While the winning design for a facility that will serve as a permanent aquatics center for the 2024 Olympic Games in Paris was first (quietly) announced in late April, the two firms behind said design—Amsterdam-based VenhoevenCS architecture + urbanism and Paris-headquartered Ateliers 2/3/4/—have now formally shared images and further details about the planned structure. Among other notable attributes, the roughly 215,000-square-foot facility boasts a saddle-shaped, solar array-clad roof; a modular pool system that will be reconfigured post-Olympics; and a timber screen facade that will wrap around a compact and programming-packed building.
The Franco-Dutch design duo beat out other notable firms shortlisted in the international competition for the coveted commission including MAD Architects and MVRDV. In addition to VenhoevenCS and Ateliers 2/3/4/, the project team also includes contractor Bouygues Batiment Ile-de-France, along with French energy services company Dalkia and Swedish “waterfun innovations” firm Recrea, which will oversee maintenance and operations of the new facility, respectively. Ateliers 2/3/4/ will also serve as the landscape architect for the estimated $190 million venue, located opposite Stade de France in the Seine-Saint-Denis section of Paris, where a bulk of Olympic goings-on will be concentrated.
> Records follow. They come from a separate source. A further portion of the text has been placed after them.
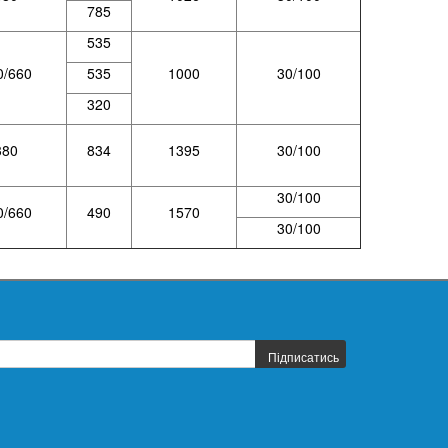
785
535
0/660
535
1000
30/100
320
380
834
1395
30/100
30/100
0/660
490
1570
30/100
Підписатись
Like with the Olympic Village, which will be transformed into a sprawling new “eco-district” in the northern suburbs of Paris after the Games have wrapped up, the aquatics center, the only newly-built permanent sporting venue planned for the 2024 Summer Games, according to the designers, was also designed specifically with its post-Olympics afterlife in mind. During the duration of the Games, the 5,000-seat center will host diving, water polo, and synchronized swimming events and will also serve as the boccia venue during the Paralympic Games. In 2025, following alterations to the modular pool system, it will be transformed into a public swimming and recreational facility with 50- and 25-meter-long pools, a kiddie pool, a diving pool, and a number of features catering to a range of non-aquatic athletic pursuits including a soccer pitch, basketball courts, climbing wall, gym, and more. The design also includes an A1 motorway-spanning pedestrian bridge that links the center to the massive Stade de France. VenhoevenCS refers to the building as simply “a place to learn how to swim, to practice sports, to relax and meet.”
To be clear, not all aquatic events will be held at the new permanent aquatics center; a larger facility with 15,000 seats is also being erected for the Summer 2024 Olympics that will host the main swimming races; it will be disassembled at the conclusion of the Games. Certain swimming events are also expected to be held in a dramatically cleaned-up River Seine, which was a major aspect of Paris Mayor Anne Hildago’s bid for the event.
Inside the planned facility, a monumental wooden roof suspended over the main pool area will “strictly follow the required minimum space for tribunes, people and sightlines, thereby minimizing the amount of air that needs to be conditioned during the coming 50 years,” explains VenhoevenCS in press materials. “By using wood for this monumental structure, the proposal doubles the required minimum percentage of bio-sourced materials. The Olympic arena under the roof, with tribunes on three sides, can host 5,000 spectators around an innovative, modular, and multifunctional competition pool.”
As VenhoevenCS points out, the arboreal nature of the building carries over to the landscape where 100 new trees will be planted in close proximity to the center in order to help “improve the quality of life and air, stimulate biodiversity, and create new ecological connections.”
Atop the undulating roof will be a massive solar array—one of the largest in all of France, per the designers—that will enable the building to generate 25 percent of all required electricity production needed. Combined, on- and off-site renewable or recovered energy sources will provide an estimated 90 percent of the building’s formidable energy needs. An innovative water reuse system will also help keep the center’s water usage to a minimum while still meeting hygienic standards needed for such a large and busy aquatic facility. Wood waste sourced from local demolition and construction sites as well as upcycled plastic furnishings also play heavily into the building’s proposed design.
“[It] is a balanced ecosystem in itself,” says the designers of the ultra-sustainable new facility. “ It shows how sustainable design concepts can evolve in new architectural aesthetics that contribute to the improvement of the quality of life in our cities.”